#### Text passage:
****

One important international consequence of the 2005 Zaoui decision is that our Supreme Court ruling explicitly knocked the Suresh precedent on the head.

While not using the term, our higher courts have effectively read the the Refugee and Torture Conventions so far in the Zaoui case as being what the lawyers would call ‘peremptory norms’ – which nation states have no choice but to obey. In all these respects, the bar has definitely been set against Zaoui’s removal, given that he does face a genuine risk of his torture and execution.

The only way out would be if New Zealand could find a 'safe' third country that agreed to accept him – which would be a difficult search, given that New Zealand would have just confirmed that the man they were trying to shop around was a security risk! Even then, the UN Conventions place a residual obligation even in the circumstances of an allegedly ‘safe’ third country.

****

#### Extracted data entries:
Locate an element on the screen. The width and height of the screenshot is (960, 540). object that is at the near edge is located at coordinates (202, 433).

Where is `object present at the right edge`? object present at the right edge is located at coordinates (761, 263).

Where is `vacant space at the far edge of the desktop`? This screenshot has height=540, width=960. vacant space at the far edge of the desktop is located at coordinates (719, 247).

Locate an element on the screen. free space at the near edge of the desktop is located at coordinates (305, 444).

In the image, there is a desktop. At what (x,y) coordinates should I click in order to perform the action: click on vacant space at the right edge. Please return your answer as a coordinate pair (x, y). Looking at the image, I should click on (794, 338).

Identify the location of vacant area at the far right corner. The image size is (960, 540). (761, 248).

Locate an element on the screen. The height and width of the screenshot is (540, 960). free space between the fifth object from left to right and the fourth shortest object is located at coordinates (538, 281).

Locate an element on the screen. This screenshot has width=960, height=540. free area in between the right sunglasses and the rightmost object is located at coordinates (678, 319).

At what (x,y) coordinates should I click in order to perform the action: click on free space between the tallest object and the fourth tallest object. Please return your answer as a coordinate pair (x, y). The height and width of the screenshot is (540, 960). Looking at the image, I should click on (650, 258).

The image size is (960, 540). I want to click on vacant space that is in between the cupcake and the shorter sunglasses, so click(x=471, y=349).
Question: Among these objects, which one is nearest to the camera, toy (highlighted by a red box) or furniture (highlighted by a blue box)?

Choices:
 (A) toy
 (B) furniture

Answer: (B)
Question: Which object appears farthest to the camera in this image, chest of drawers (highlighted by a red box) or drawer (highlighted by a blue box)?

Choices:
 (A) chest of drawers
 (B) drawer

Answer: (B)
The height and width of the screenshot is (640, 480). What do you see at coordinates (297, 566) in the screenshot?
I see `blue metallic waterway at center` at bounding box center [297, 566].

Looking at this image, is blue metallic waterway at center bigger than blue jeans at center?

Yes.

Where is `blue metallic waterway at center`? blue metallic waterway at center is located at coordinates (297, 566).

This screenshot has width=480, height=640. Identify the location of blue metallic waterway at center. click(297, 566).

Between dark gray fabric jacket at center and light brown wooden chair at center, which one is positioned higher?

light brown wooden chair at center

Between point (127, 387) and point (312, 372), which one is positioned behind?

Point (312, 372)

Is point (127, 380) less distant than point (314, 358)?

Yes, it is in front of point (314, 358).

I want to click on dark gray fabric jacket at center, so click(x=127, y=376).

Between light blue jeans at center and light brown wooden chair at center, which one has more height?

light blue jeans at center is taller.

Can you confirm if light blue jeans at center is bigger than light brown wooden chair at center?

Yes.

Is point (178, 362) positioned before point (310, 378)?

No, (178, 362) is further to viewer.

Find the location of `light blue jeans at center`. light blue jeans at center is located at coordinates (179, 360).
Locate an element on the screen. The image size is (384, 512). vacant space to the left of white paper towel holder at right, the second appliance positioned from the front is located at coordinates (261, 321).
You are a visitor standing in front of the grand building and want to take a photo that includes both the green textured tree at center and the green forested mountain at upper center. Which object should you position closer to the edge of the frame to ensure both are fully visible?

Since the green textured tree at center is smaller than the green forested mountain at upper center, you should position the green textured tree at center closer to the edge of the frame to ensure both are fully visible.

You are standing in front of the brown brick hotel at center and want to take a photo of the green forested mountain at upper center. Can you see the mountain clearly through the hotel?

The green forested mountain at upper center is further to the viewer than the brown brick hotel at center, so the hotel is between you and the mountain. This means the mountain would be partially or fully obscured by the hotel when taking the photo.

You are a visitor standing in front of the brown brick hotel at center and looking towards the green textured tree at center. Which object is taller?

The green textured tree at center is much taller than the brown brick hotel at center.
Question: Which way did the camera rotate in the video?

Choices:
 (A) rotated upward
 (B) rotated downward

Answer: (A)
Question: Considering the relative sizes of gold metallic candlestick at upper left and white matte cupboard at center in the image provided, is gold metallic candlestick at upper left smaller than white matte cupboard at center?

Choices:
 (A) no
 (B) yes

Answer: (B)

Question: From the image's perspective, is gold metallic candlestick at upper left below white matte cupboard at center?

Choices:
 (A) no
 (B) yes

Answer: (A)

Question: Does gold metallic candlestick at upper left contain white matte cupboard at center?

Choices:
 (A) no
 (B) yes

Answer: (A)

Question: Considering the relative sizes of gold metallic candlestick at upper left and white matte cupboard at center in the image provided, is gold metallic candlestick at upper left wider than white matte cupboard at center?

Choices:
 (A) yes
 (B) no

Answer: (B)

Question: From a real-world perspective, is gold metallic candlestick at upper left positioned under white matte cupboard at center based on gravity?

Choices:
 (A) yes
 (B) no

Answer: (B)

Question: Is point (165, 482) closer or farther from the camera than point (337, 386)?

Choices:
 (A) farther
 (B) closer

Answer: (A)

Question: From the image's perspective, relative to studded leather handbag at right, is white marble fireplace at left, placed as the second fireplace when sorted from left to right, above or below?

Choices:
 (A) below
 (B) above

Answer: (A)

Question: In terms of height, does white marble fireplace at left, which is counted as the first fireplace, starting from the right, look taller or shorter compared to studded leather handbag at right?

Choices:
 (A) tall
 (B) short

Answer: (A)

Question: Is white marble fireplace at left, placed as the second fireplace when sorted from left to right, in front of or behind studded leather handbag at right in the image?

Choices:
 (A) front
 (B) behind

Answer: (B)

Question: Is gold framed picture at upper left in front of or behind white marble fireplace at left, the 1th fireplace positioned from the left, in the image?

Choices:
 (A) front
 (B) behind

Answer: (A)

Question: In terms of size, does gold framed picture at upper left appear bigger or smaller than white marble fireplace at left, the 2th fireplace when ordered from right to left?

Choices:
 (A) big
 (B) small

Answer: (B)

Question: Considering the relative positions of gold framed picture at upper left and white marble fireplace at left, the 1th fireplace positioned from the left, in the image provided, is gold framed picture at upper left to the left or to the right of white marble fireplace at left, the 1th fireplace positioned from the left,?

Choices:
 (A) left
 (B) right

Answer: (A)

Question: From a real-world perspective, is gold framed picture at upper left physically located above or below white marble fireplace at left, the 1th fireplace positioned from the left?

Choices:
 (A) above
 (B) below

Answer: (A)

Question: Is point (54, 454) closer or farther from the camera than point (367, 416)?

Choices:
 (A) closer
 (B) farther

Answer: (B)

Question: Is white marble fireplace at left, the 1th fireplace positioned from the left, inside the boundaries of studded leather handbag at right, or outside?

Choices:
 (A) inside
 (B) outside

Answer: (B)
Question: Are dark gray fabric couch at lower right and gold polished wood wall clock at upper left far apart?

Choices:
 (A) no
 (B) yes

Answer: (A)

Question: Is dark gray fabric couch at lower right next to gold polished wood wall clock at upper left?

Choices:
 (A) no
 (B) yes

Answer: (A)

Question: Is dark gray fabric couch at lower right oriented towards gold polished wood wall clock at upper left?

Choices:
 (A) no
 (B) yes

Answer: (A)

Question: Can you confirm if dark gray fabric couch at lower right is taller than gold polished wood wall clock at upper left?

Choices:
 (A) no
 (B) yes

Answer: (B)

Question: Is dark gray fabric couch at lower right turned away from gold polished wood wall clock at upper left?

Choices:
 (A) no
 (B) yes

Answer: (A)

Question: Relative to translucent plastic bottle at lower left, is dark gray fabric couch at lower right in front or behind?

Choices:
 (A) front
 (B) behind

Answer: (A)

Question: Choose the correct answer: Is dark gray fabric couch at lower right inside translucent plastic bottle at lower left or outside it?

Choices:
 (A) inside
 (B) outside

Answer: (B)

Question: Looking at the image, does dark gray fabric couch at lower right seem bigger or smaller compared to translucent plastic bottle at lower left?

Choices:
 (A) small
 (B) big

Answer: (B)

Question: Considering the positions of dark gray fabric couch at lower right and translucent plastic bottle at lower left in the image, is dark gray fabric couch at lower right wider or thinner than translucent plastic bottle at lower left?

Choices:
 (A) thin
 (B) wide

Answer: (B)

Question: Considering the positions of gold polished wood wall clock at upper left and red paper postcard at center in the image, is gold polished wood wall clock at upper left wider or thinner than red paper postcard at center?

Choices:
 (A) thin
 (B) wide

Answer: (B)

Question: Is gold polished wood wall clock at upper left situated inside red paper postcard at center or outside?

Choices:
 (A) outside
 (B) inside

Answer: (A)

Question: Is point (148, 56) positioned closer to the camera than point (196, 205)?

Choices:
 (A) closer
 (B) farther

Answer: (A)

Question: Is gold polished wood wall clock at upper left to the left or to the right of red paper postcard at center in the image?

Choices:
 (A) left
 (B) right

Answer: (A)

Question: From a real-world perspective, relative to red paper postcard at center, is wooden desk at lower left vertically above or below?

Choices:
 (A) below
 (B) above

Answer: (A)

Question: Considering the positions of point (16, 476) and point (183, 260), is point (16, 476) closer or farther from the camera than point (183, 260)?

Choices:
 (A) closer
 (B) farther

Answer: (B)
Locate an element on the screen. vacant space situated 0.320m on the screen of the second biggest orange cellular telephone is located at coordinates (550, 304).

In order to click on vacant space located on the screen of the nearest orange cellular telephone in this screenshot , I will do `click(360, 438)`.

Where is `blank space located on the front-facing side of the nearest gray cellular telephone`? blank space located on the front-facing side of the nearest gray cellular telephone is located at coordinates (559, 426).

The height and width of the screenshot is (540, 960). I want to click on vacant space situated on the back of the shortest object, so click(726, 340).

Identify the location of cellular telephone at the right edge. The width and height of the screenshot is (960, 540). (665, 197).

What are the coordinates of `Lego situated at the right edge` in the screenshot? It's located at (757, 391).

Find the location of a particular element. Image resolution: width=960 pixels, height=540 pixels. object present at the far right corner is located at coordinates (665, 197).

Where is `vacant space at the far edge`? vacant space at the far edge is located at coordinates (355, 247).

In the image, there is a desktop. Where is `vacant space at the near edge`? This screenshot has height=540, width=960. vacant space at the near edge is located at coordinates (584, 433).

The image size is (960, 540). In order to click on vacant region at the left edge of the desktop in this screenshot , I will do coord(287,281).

****

#### Challenge:
Duplicate the text on the Zaoui decision in full, keeping every word and mark unchanged. The items stand apart from the text on the Zaoui decision and are separate material.

#### Completed task:
One important international consequence of the 2005 Zaoui decision is that our Supreme Court ruling explicitly knocked the Suresh precedent on the head.

While not using the term, our higher courts have effectively read the the Refugee and Torture Conventions so far in the Zaoui case as being what the lawyers would call ‘peremptory norms’ – which nation states have no choice but to obey. In all these respects, the bar has definitely been set against Zaoui’s removal, given that he does face a genuine risk of his torture and execution.

The only way out would be if New Zealand could find a 'safe' third country that agreed to accept him – which would be a difficult search, given that New Zealand would have just confirmed that the man they were trying to shop around was a security risk! Even then, the UN Conventions place a residual obligation even in the circumstances of an allegedly ‘safe’ third country.